There, said Lucie to herself. He is making a contact. She hoped that Gilles understood and appreciated Jérôme’s progress.

“Yes, a bachelor,” Jérôme went on. “You are a bachelor with three children and whatever her name is. Laure. You’ll end up shuffling around that New Haven house counting your medieval saints and testing the door locks. Wondering what you’ll have to eat tomorrow and trying to recall yesterday’s pudding. You will be wearing old tennis sneakers and the dog will trail along carrying a third shoe even more disgusting than those you will have on your feet. When you come to Paris on your annual bachelor visit, Laure will hear you in the hall and say, ‘Is that you, darling?’ because she will have forgotten your name and what part you play in the family, but she will have finally recognized the little bachelor shuffle.”

“This weekend was good for Jérôme,” said Lucie. “Though in my opinion he is still behind with his sleep.”

Gilles reached over the pile of fruit and flowers to grope for the radio. “Shut up,” he said to the silent dog. He was remembering his brief glimpse of the Girards with narrowed faces, as unpredictable as animals, and he said to himself, I’ve got two killers there in the back of the car.

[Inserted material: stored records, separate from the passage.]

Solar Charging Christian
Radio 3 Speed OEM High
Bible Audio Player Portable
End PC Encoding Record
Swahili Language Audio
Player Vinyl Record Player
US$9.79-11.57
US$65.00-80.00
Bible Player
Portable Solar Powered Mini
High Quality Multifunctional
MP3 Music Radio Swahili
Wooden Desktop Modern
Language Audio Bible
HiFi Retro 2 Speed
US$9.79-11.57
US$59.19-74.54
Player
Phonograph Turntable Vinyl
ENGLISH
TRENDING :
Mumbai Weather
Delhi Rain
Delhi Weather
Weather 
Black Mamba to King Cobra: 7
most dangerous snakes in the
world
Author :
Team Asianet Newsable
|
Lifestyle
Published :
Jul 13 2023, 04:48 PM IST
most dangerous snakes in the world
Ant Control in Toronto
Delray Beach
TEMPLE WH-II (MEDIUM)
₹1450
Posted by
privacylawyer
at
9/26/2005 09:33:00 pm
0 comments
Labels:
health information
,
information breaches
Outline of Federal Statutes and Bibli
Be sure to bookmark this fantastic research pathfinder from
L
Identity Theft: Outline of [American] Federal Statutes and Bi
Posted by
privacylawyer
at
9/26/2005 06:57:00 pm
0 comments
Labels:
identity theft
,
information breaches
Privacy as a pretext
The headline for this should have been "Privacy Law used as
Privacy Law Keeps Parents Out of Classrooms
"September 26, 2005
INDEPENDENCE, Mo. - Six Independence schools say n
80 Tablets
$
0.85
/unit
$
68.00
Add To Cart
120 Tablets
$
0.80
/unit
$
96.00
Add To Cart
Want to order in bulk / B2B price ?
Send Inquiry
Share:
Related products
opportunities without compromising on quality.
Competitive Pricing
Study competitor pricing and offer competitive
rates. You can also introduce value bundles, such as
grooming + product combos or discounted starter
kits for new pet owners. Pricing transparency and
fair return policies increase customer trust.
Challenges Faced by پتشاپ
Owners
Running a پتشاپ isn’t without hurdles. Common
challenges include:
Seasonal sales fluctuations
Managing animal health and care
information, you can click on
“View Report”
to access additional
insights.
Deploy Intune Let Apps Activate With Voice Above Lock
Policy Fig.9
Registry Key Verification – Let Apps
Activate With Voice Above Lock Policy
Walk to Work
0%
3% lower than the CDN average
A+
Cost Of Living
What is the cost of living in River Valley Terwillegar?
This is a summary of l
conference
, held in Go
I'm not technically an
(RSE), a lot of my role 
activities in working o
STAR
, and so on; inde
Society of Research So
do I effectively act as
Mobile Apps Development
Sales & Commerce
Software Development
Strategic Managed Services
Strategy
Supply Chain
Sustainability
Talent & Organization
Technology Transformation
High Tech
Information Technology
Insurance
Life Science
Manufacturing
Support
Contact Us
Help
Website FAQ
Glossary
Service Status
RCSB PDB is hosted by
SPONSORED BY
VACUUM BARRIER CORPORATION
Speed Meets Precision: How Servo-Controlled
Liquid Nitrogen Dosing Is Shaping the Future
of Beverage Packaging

“Be sure you turn on the right Haydn,” Lucie said.

Between collar and cap, Gilles felt the coldest touch he had ever imagined. He gripped the wheel. It was a matter of keeping the car steady. But when he stole a look at them in the mirror he saw they had gone to sleep. He was alone in the world with something soothing — Vivaldi. No need to worry about the right one because there never had been another. He was not in any great danger, for the moment; the essential Gilles was not yet slumped, shot, hacked, with a dunce cap crowning the remains, though it seemed that nothing less than a murder could round off the Burgundy weekend. Why had he invited them into his car to begin with? If it was a matter of company, even the dog would have been better.

One of them stirred, sighed, leaned forward.

“Lucie?”

“Yes.”

Like all the poor, they were ungrateful. Like all the ignorant, they were unconcerned with knowledge. Like all of the past, they were filled with danger. “Is Jérôme all right?” he finally said.